Intervention de Émilie Cariou

Séance en hémicycle du mercredi 19 septembre 2018 à 16h00
Lutte contre la fraude — Article 13

Photo issue du site de l'Assemblée nationale ou de WikipediaÉmilie Cariou, rapporteure de la commission des finances, de l'économie générale et du contrôle budgétaire :

Ces amendements réécrivent totalement l'article 13. Après avoir écouté les différents orateurs, je veux réexpliquer le fonctionnement global du système. Tout d'abord, nous partons de ce qu'il est convenu d'appeler le « verrou de Bercy », soit le monopole du ministère du budget en matière de poursuites pénales pour fraude fiscale. Autrement dit, le ministère du budget est le seul habilité à ouvrir une plainte en ce domaine.

Une mission d'information sur le sujet, présidée par Éric Diard et associant tous les groupes qui en ont alimenté les travaux, a oeuvré dans d'excellentes conditions, nous inspirant dans la recherche d'une solution. L'article 13 apporte ainsi plusieurs modifications au système. D'une part, le parquet pourra engager les poursuites en matière de fraude fiscale pour les dossiers qui lui seront transmis par l'administration fiscale, en vertu de critères objectifs spécifiés dans le projet de loi : des droits éludés supérieurs à 100 000 euros, en plus de pénalités de 80 % ou d'une réitération des pénalités de 40 %.

Je suis désolée de vous le dire, mes chers collègues, mais il me semble que beaucoup d'entre nous connaissent mal la procédure de contrôle fiscal. Je vous renvoie donc, sur ce point, au rapport de la mission d'information, notamment dans ses pages 19 et 20. Le contrôle fiscal, en effet, n'est pas du ressort du juge, qui au demeurant ne réclame nulle prérogative en la matière. Ce contrôle dépend de l'administration fiscale, donc du ministère du budget : il en va exactement de même pour l'inspecteur du travail et l'inspecteur des douanes dans leurs missions respectives. À l'issue du contrôle fiscal sont notifiés des redressements, autrement dit des surcroîts d'impôt, les « pénalités » de 80 % et de 40 % sanctionnant, elles, l'intentionnalité de frauder le fisc.

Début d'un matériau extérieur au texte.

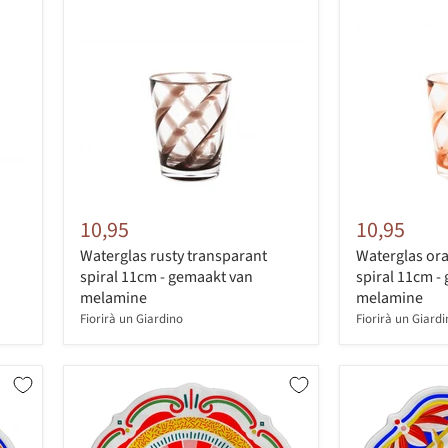
10,95
10,95
Waterglas rusty transparant
Waterglas or
spiral 11cm - gemaakt van
spiral 11cm -
melamine
melamine
Fiorirà un Giardino
Fiorirà un Giard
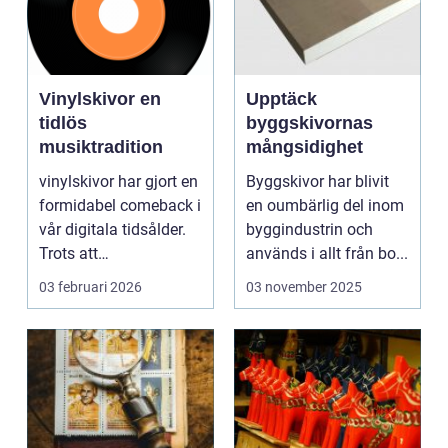
Vinylskivor en
Upptäck
tidlös
byggskivornas
musiktradition
mångsidighet
vinylskivor har gjort en
Byggskivor har blivit
formidabel comeback i
en oumbärlig del inom
vår digitala tidsålder.
byggindustrin och
Trots att
används i allt från bo...
musikstreaming är m...
03 februari 2026
03 november 2025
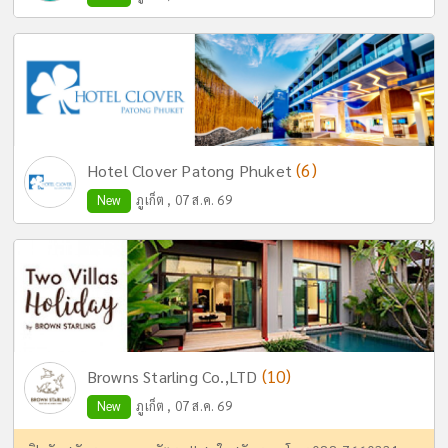
(6)
Hotel Clover Patong Phuket
New
ภูเก็ต , 07 ส.ค. 69
(10)
Browns Starling Co.,LTD
New
ภูเก็ต , 07 ส.ค. 69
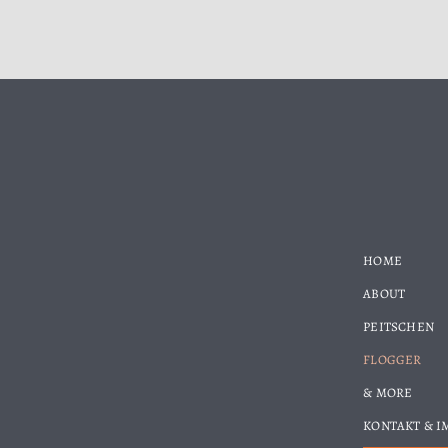
HOME
ABOUT
PEITSCHEN
FLOGGER
& MORE
KONTAKT & 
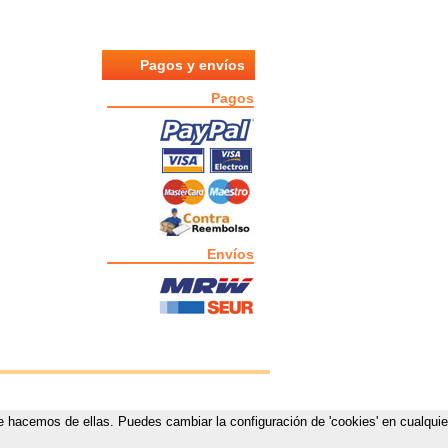
Pagos y envíos
Pagos
Envíos
que hacemos de ellas. Puedes cambiar la configuración de 'cookies' en cualquie
estas.com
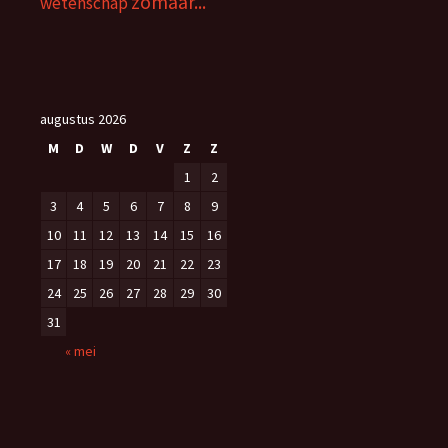
zomaar...
wetenschap
augustus 2026
M
D
W
D
V
Z
Z
1
2
3
4
5
6
7
8
9
10
11
12
13
14
15
16
17
18
19
20
21
22
23
24
25
26
27
28
29
30
31
« mei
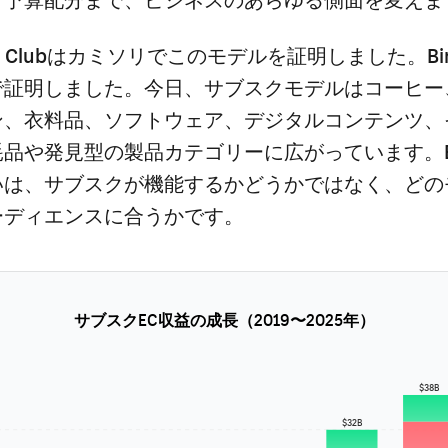
have Clubはカミソリでこのモデルを証明しました。Bi
で証明しました。今日、サブスクモデルはコーヒー
ン、衣料品、ソフトウェア、デジタルコンテンツ、
耗品や発見型の製品カテゴリーに広がっています。
いは、サブスクが機能するかどうかではなく、どの
ーディエンスに合うかです。
サブスクEC収益の成長（2019〜2025年）
$38B
$32B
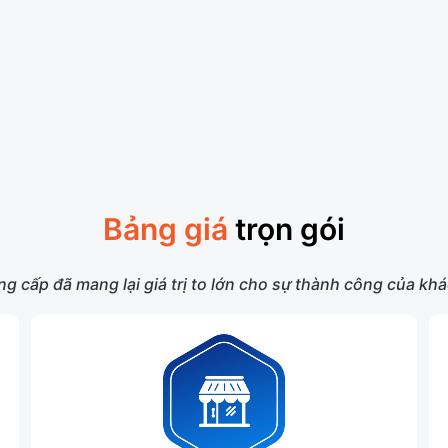
Bảng giá
trọn gói
g cấp đã mang lại giá trị to lớn cho sự thành công của k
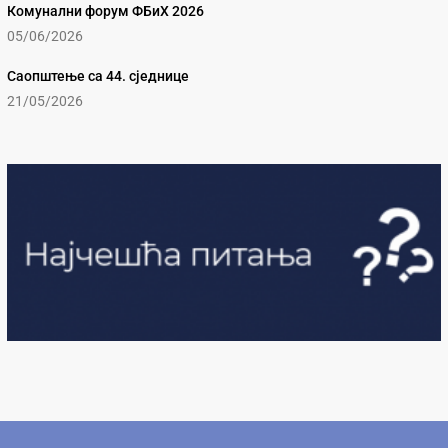
Комунални форум ФБиХ 2026
05/06/2026
Саопштење са 44. сједнице
21/05/2026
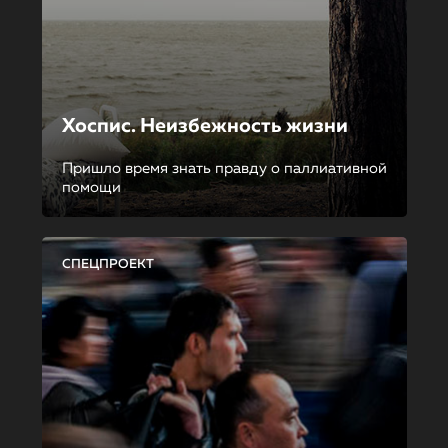
Хоспис. Неизбежность жизни
Пришло время знать правду о паллиативной
помощи
СПЕЦПРОЕКТ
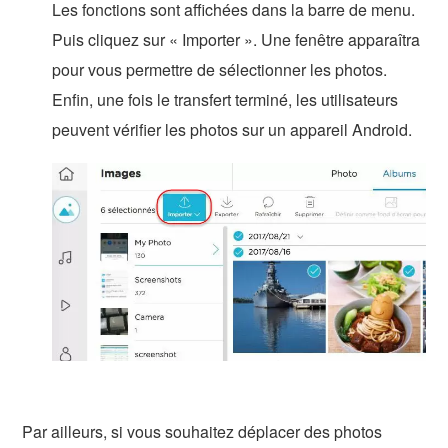
Les fonctions sont affichées dans la barre de menu.
Puis cliquez sur « Importer ». Une fenêtre apparaîtra
pour vous permettre de sélectionner les photos.
Enfin, une fois le transfert terminé, les utilisateurs
peuvent vérifier les photos sur un appareil Android.
Par ailleurs, si vous souhaitez déplacer des photos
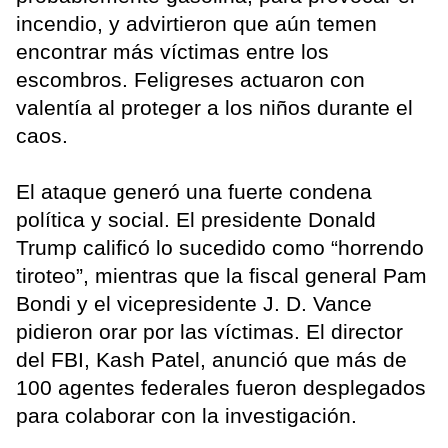
incendio, y advirtieron que aún temen
encontrar más víctimas entre los
escombros. Feligreses actuaron con
valentía al proteger a los niños durante el
caos.
El ataque generó una fuerte condena
política y social. El presidente Donald
Trump calificó lo sucedido como “horrendo
tiroteo”, mientras que la fiscal general Pam
Bondi y el vicepresidente J. D. Vance
pidieron orar por las víctimas. El director
del FBI, Kash Patel, anunció que más de
100 agentes federales fueron desplegados
para colaborar con la investigación.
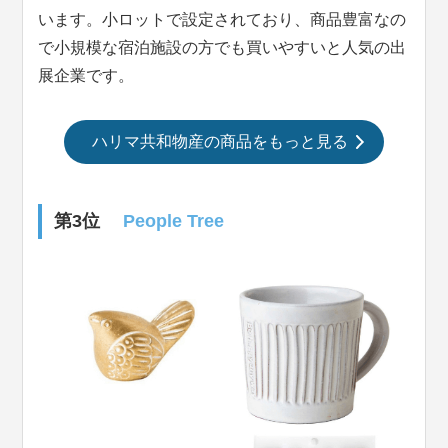
います。小ロットで設定されており、商品豊富なの
で小規模な宿泊施設の方でも買いやすいと人気の出
展企業です。
ハリマ共和物産の商品をもっと見る
第3位
People Tree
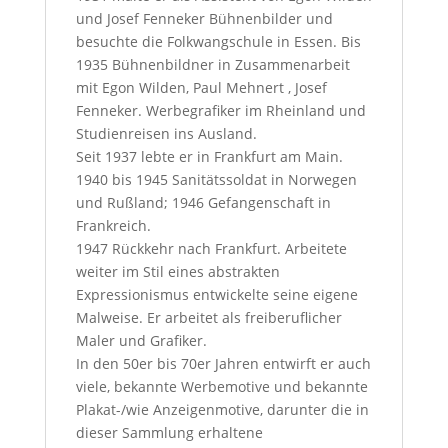
und Josef Fenneker Bühnenbilder und
besuchte die Folkwangschule in Essen. Bis
1935 Bühnenbildner in Zusammenarbeit
mit Egon Wilden, Paul Mehnert , Josef
Fenneker. Werbegrafiker im Rheinland und
Studienreisen ins Ausland.
Seit 1937 lebte er in Frankfurt am Main.
1940 bis 1945 Sanitätssoldat in Norwegen
und Rußland; 1946 Gefangenschaft in
Frankreich.
1947 Rückkehr nach Frankfurt. Arbeitete
weiter im Stil eines abstrakten
Expressionismus entwickelte seine eigene
Malweise. Er arbeitet als freiberuflicher
Maler und Grafiker.
In den 50er bis 70er Jahren entwirft er auch
viele, bekannte Werbemotive und bekannte
Plakat-/wie Anzeigenmotive, darunter die in
dieser Sammlung erhaltene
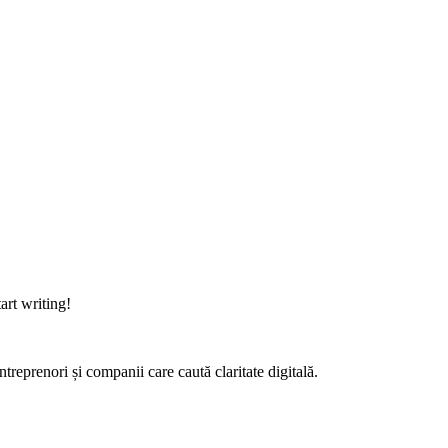
art writing!
eprenori și companii care caută claritate digitală.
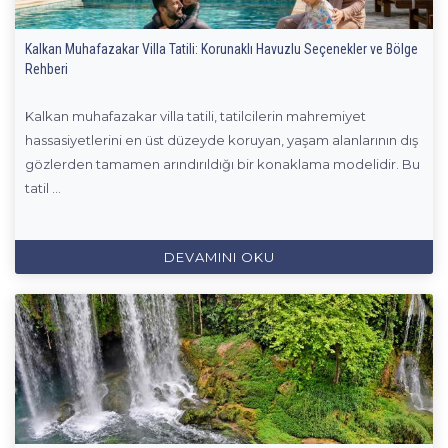
Kalkan Muhafazakar Villa Tatili: Korunaklı Havuzlu Seçenekler ve Bölge
Rehberi
Kalkan muhafazakar villa tatili, tatilcilerin mahremiyet
hassasiyetlerini en üst düzeyde koruyan, yaşam alanlarının dış
gözlerden tamamen arındırıldığı bir konaklama modelidir. Bu
tatil ...
DEVAMINI OKU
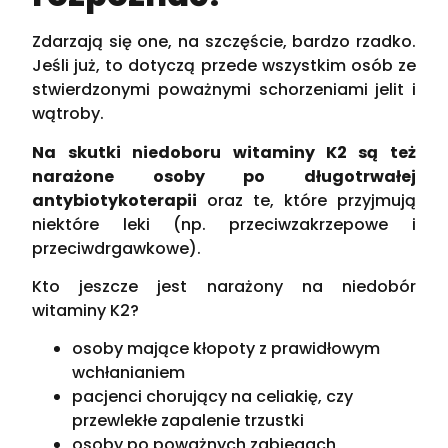
Zdarzają się one, na szczęście, bardzo rzadko.
Jeśli już, to dotyczą przede wszystkim osób ze
stwierdzonymi poważnymi schorzeniami jelit i
wątroby.
Na skutki niedoboru witaminy K2 są też
narażone osoby po długotrwałej
antybiotykoterapii
oraz te, które przyjmują
niektóre leki (np. przeciwzakrzepowe i
przeciwdrgawkowe).
Kto jeszcze jest narażony na niedobór
witaminy K2?
osoby mające kłopoty z prawidłowym
wchłanianiem
pacjenci chorujący na celiakię, czy
przewlekłe zapalenie trzustki
osoby po poważnych zabiegach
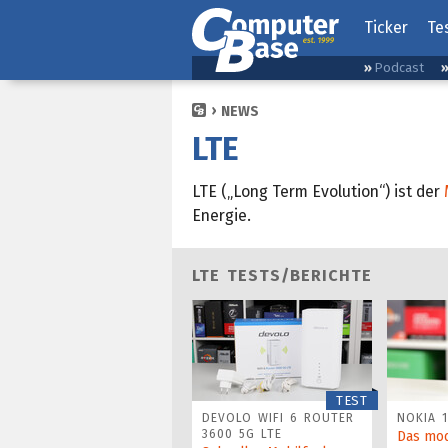
Ticker
Te
Podcast
NEWS
LTE
LTE („Long Term Evolution“) ist der
Energie.
LTE TESTS/BERICHTE
TEST
DEVOLO WIFI 6 ROUTER
NOKIA 1
3600 5G LTE
Das mo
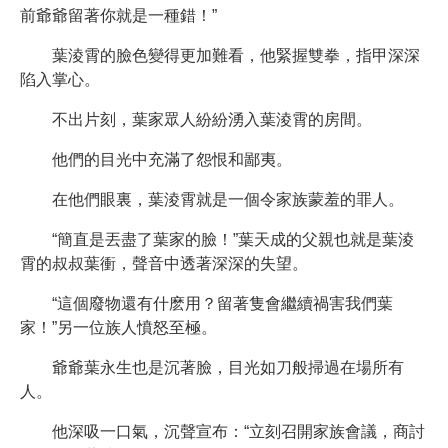
前爺爺留著你就是一種錯！”
葉淩霄的臉色變得更加難看，他緊握雙拳，指甲深深
陷入掌心。
不出片刻，葉家眾人紛紛湧入葉淩霄的房間。
他們的目光中充滿了怨恨和鄙夷。
在他們眼裏，葉淩霄就是一個令家族蒙羞的罪人。
“簡直是丟盡了葉家的臉！”葉天成的父親也就是葉淩
霄的叔叔葉衝，聲音中透著深深的失望。
“這個廢物還有什麽用？留著隻會繼續禍害我們葉
家！”另一位族人憤怒至極。
爺爺葉永生也是沉著臉，目光如刀般掃過在場所有
人。
他深吸一口氣，沉聲宣布：“立刻召開家族會議，商討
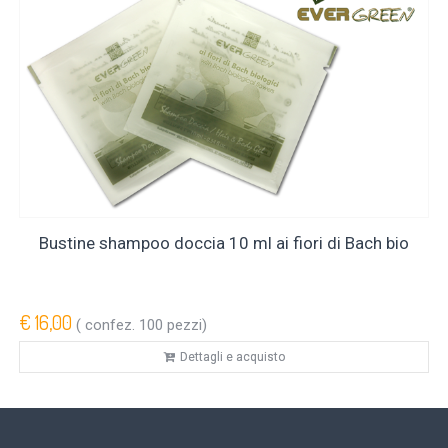
Bustine shampoo doccia 10 ml ai fiori di Bach bio
€ 16,00
( confez. 100 pezzi)
Dettagli e acquisto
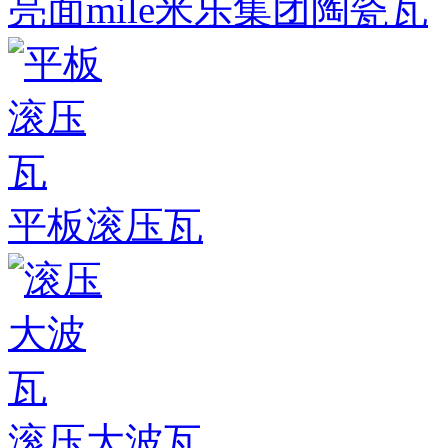
亮面mile米乐集团陶瓷瓦
平板滚压瓦
滚压大波瓦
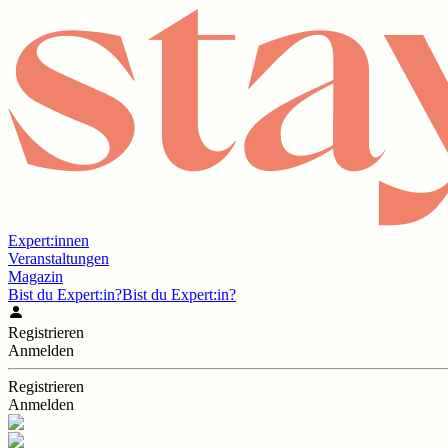
Expert:innen
Veranstaltungen
Magazin
Bist du Expert:in?
Bist du Expert:in?
Registrieren
Anmelden
Registrieren
Anmelden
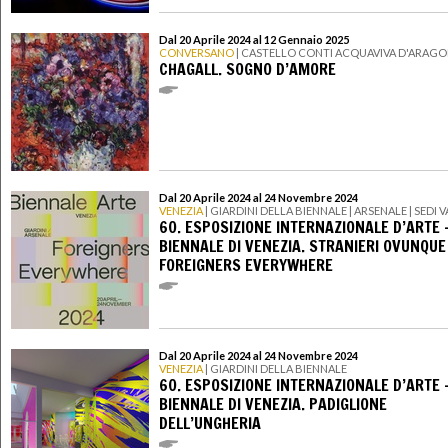
Dal 20 Aprile 2024 al 12 Gennaio 2025
CONVERSANO
| CASTELLO CONTI ACQUAVIVA D'ARAG
CHAGALL. SOGNO D’AMORE
Dal 20 Aprile 2024 al 24 Novembre 2024
VENEZIA
| GIARDINI DELLA BIENNALE | ARSENALE | SEDI V
60. ESPOSIZIONE INTERNAZIONALE D’ARTE 
BIENNALE DI VENEZIA. STRANIERI OVUNQUE
FOREIGNERS EVERYWHERE
Dal 20 Aprile 2024 al 24 Novembre 2024
VENEZIA
| GIARDINI DELLA BIENNALE
60. ESPOSIZIONE INTERNAZIONALE D’ARTE 
BIENNALE DI VENEZIA. PADIGLIONE
DELL’UNGHERIA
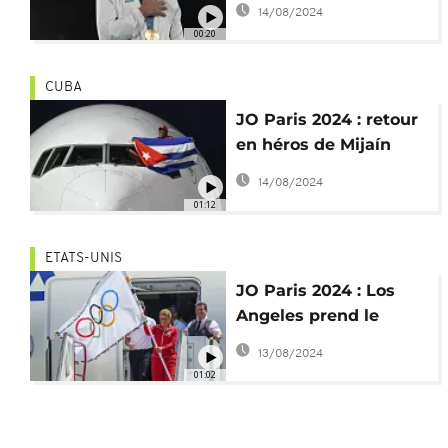
14/08/2024
Imane Khelif
00:20
CUBA
JO Paris 2024 : retour
en héros de Mijaín
López après sa 5e
14/08/2024
médaille d'or
01:12
ETATS-UNIS
JO Paris 2024 : Los
Angeles prend le
relais pour 2028
13/08/2024
01:02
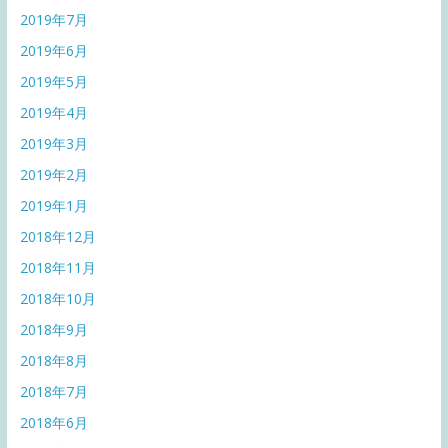
2019年7月
2019年6月
2019年5月
2019年4月
2019年3月
2019年2月
2019年1月
2018年12月
2018年11月
2018年10月
2018年9月
2018年8月
2018年7月
2018年6月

Quelque 50 000 contrôles fiscaux sont réalisés chaque année. Et l'administration fiscale, c'est l'un de ses objectifs, assure le suivi des contrôles, ce qui a aussi un effet dissuasif. Ces contrôles ne sont donc pas seulement destinés à traquer la fraude, mais aussi à corriger les éventuelles erreurs déclaratives. De fait, le droit fiscal est loin d'être binaire : très complexe, il est souvent sujet à interprétation. Aussi certains des 50 000 dossiers donnent-ils lieu à des pénalités : ce sont sont les dossiers les plus graves, qui révèlent une intention de fraude, que ce soit par un montage, des fausses factures, de fausses identités ou des structures intermédiaires. Les pénalités de 80 % sanctionnent des manoeuvres frauduleuses, et celles de 40 %, des manquements délibérés. Les critères que nous avons fixés, je le répète, sont cumulatifs – 100 000 euros, plus les pénalités. Ils visent par conséquent les cas les plus graves.

Saisi d'une QPC, le Conseil constitutionnel, dans une décision de 2016, a bien précisé, en effet, que les sanctions pénales devaient être réservées aux cas les plus graves, dès lors que l'on ne peut être sanctionné deux fois pour la même infraction. La sanction initiale, c'est donc bien le fisc qui l'applique via les redressements et les pénalités afférents ; les poursuites pénales viennent en surplus pour les cas les plus graves. Le Conseil constitutionnel nous a rappelé le droit sur ce point et, si nous ne le respections pas, la Cour européenne des droits de l'homme nous le rappellerait à son tour, comme elle le fit naguère sur des sujets tels que l'Autorité des marchés financiers.

Beaucoup se nourrissent de symboles. Mais le problème est que nous écrivons la loi, une loi qui sera mise en application. Nous ne pouvons donc nous contenter de symboles. Nous écrivons, je le répète, le droit positif qu'appliqueront les services et l'administration fiscale.